[[ SUPPLIED PASSAGE open ]]

The BNP on the other hand act as though nothing fundamental has changed over the last 30+ years and so what they wanted 30 years ago, they pretty much still want now and can pay for it all by cancelling the foreign aid budget. About the only difference is now they want to remove Muslims instead of non-whites: gone from racial discrimination to religious discrimination.
So what are the BNP going to do about shortages in trained workers when not only do they stop immigration, but pay well trained immigrants who are here now legally (and needed) to leave Britain with a nice fat cheque from the tax payer?
I might loose my dentist for example, where will I find a British born dentist? Takes years to train a dentist, not like the BNP can click their fingers and thousands of British born white chavs are suddenly trained dentists.
So Kelly how will it all work under the BNP?
I bet I don’t get a proper answer.
David
Who Will You Vote For In The 2010 General Election Poll
Firstly, no one would be ‘removed’ under the BNP, unless they are illegal or foreign criminals. The party continually says the problem lies with the politicians, and not entirely with the people who come here. The Party has a problem with the Islamic faith, and not necessarily with individual Muslims.
As unemployment is expected to hit 4 million, there should be no shortage is potential workers. If you read the BNP policies on Housing & Welfare you would learn that the current benefit system would be scrapped and those able to work but refuse to do so, would lose all financial support from government.
People of foreign decent would be offered grants, but I doubt you would see mass movement of people returning to their country of origin. The aim of the policy is lower the population and ease the strain on social services and communities. The hope is that the BNP would make the country less easily taken advantage of, and that would consequently put off a lot of the low life scroungers who have come here over the years with the sole intention of milking the system and taking advantage of our over hospitable tolerance. There would be no more foreign religious buildings, translations, festivals etc.
I believe most people who would take up the offer would not be well-settled skilled workers with a decent paying job in Britain, like a dentist; so I don’t think you should worry. Although I’m sure a loss of people from the country would ease the strain on the NHS and the demand for dentists, nurses and doctors would not need to be so high.
Who Will You Vote For In The 2010 General Election Poll
“People of foreign decent would be offered grants, but I doubt you would see mass movement of people returning to their country of origin. The aim of the policy is lower the population and ease the strain on social services and communities.”
To confirm, the BNP policy is to offer grants (generous grants apparently) to legal immigrants to leave, but you don’t expect mass movement of foreigners from Britain, but this is the answer to tackling current and future British population problems?
That’s called a contradiction Kelly, for it being an answer to population growth wouldn’t it have to result in mass movement of immigrants to work?
Either you are wrong and this will result in mass movement of legal immigrants back to their country of origin or it will fail as a BNP policy to reduce our population.

[[ SUPPLIED PASSAGE closed ]]
[[ EXTRACTED MATERIAL open ]]

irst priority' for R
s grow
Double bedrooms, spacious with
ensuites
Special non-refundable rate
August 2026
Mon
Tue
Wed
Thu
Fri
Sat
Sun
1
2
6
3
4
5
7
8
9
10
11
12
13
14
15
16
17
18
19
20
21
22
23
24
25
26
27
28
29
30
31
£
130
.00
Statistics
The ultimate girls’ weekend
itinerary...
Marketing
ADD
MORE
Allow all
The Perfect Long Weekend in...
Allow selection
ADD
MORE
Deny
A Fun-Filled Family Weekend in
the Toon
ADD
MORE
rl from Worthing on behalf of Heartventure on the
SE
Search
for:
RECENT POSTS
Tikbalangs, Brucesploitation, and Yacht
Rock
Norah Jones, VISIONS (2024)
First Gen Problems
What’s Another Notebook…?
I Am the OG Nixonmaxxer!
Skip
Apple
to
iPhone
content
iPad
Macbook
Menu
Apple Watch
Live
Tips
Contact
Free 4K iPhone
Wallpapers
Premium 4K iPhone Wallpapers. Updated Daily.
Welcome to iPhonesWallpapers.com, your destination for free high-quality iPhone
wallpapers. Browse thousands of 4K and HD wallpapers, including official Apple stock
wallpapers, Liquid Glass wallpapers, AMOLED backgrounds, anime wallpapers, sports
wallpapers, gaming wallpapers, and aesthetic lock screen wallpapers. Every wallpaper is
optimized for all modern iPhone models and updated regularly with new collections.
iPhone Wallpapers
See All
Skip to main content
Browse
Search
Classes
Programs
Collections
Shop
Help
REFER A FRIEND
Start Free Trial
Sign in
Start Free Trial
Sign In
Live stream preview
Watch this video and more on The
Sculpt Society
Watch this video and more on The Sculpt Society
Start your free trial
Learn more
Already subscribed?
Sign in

[[ EXTRACTED MATERIAL closed ]]
[[ EXTRACTED MATERIAL open ]]

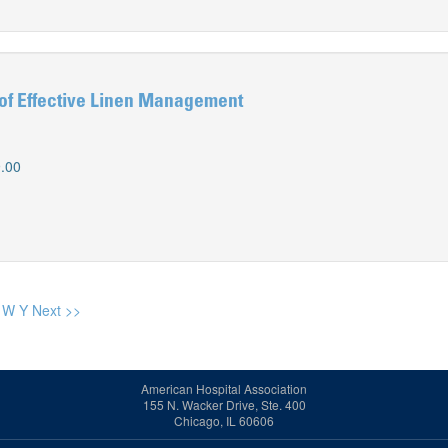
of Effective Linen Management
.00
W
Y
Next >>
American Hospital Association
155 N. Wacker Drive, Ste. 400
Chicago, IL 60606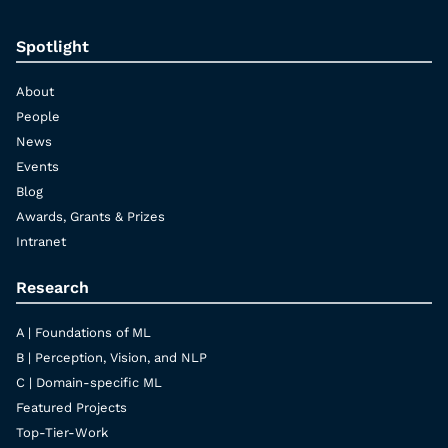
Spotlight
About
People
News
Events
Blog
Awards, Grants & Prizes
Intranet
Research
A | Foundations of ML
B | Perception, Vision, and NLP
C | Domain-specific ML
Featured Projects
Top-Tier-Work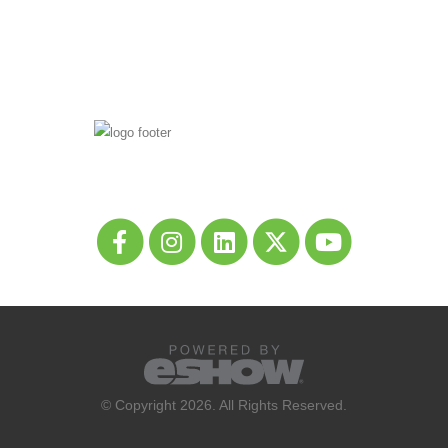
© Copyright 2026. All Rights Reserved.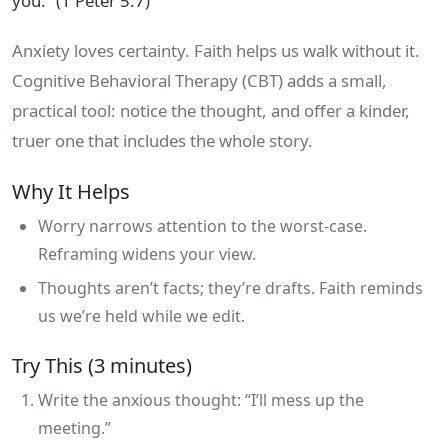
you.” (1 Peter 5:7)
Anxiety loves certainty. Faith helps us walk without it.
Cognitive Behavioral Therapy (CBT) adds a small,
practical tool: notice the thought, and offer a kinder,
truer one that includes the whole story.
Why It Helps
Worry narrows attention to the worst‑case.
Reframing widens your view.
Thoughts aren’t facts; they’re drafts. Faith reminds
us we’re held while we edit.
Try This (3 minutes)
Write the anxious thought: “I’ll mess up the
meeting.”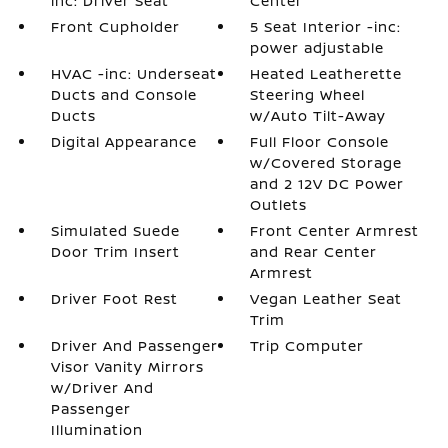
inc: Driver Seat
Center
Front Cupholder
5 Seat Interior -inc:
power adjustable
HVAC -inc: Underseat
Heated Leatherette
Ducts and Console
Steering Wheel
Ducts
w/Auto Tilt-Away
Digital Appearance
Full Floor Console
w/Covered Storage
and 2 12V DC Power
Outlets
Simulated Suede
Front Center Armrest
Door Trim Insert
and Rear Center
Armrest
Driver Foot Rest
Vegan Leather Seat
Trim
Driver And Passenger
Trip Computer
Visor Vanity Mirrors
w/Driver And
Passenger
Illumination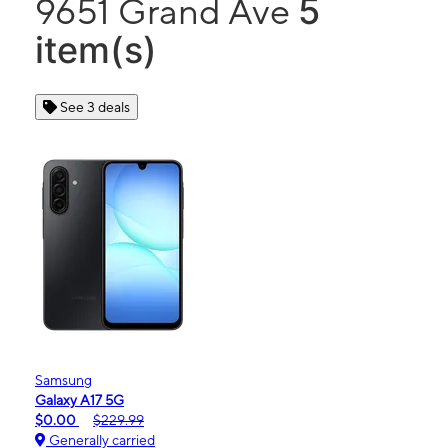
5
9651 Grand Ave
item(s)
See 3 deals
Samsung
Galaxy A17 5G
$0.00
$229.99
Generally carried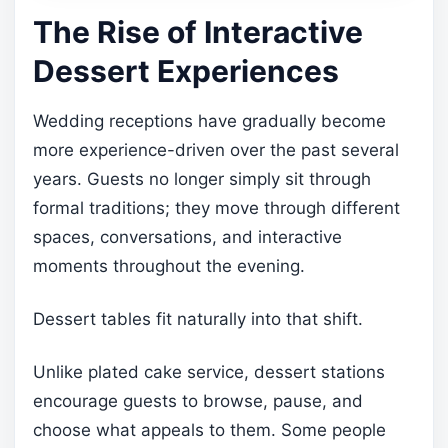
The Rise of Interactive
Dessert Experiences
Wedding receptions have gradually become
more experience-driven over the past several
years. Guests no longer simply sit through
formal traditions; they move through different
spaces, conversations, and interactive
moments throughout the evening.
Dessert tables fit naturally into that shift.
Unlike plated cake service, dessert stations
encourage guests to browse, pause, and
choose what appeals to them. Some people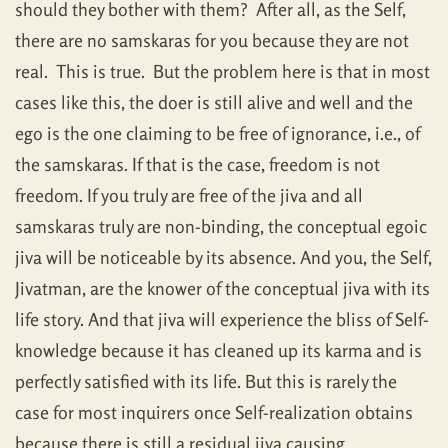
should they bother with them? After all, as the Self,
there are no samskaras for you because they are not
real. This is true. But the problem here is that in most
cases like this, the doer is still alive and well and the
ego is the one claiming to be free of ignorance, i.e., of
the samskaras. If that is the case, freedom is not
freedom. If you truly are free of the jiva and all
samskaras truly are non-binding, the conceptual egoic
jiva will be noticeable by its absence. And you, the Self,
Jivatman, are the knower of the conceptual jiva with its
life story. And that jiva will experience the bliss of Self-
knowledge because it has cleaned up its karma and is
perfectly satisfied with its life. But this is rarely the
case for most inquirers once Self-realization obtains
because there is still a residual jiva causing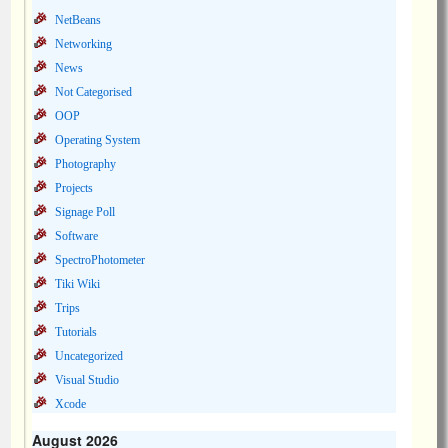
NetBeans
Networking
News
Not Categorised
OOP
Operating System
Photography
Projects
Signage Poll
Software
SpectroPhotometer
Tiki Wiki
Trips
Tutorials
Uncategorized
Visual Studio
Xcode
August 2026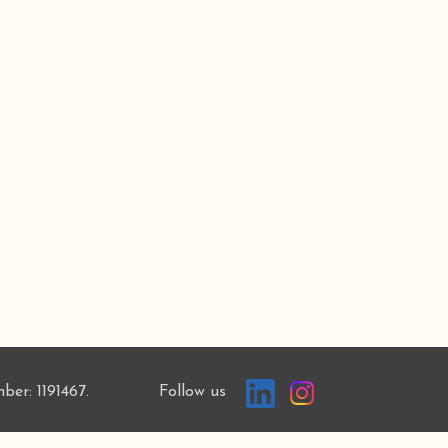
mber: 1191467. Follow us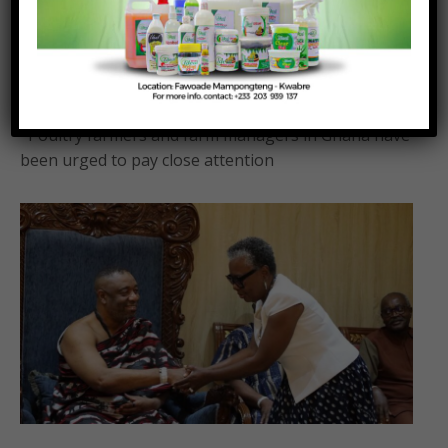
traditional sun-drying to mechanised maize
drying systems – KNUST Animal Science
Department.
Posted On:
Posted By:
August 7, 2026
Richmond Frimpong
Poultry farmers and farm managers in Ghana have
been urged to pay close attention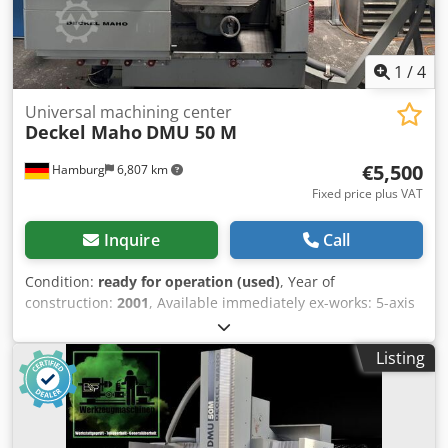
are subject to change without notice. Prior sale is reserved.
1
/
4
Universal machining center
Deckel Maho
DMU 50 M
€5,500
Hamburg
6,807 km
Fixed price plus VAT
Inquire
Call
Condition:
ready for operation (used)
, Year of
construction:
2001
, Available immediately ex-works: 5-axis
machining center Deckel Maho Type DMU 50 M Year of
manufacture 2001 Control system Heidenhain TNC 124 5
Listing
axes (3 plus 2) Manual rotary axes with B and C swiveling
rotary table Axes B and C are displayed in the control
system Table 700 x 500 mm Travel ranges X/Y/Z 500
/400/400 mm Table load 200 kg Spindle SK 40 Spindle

[[ EXTRACTED MATERIAL closed ]]
[[ EXTRACTED MATERIAL open ]]

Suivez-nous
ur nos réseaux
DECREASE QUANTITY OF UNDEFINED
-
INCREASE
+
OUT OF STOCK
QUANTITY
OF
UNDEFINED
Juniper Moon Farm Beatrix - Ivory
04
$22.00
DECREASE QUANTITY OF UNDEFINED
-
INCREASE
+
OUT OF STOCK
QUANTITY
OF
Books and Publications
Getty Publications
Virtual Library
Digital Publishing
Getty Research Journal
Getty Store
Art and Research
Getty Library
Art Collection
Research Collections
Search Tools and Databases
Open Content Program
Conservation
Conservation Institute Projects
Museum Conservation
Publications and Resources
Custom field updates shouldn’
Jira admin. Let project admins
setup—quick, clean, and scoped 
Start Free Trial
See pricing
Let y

[[ EXTRACTED MATERIAL closed ]]

● DIRECTIVE A
Summarize the BNP discussion in two sentences.
● DIRECTIVE B
Please quote the BNP discussion word for word, beginning with the words "I bet I don’t" and stopping after "with individual Muslims.".

● REPLY A
One writer claims the BNP would now remove Muslims and pay legally settled, needed immigrants to leave, and asks how shortages of trained workers such as dentists would be filled. A reply says no one would be removed except illegal immigrants or foreign criminals, that rising unemployment means no shortage of potential workers, and that grants would be offered without expected mass departures, a position then called a contradiction of the aim to lower the population.

● REPLY B
I bet I don’t get a proper answer.
David
Who Will You Vote For In The 2010 General Election Poll
Firstly, no one would be ‘removed’ under the BNP, unless they are illegal or foreign criminals. The party continually says the problem lies with the politicians, and not entirely with the people who come here. The Party has a problem with the Islamic faith, and not necessarily with individual Muslims.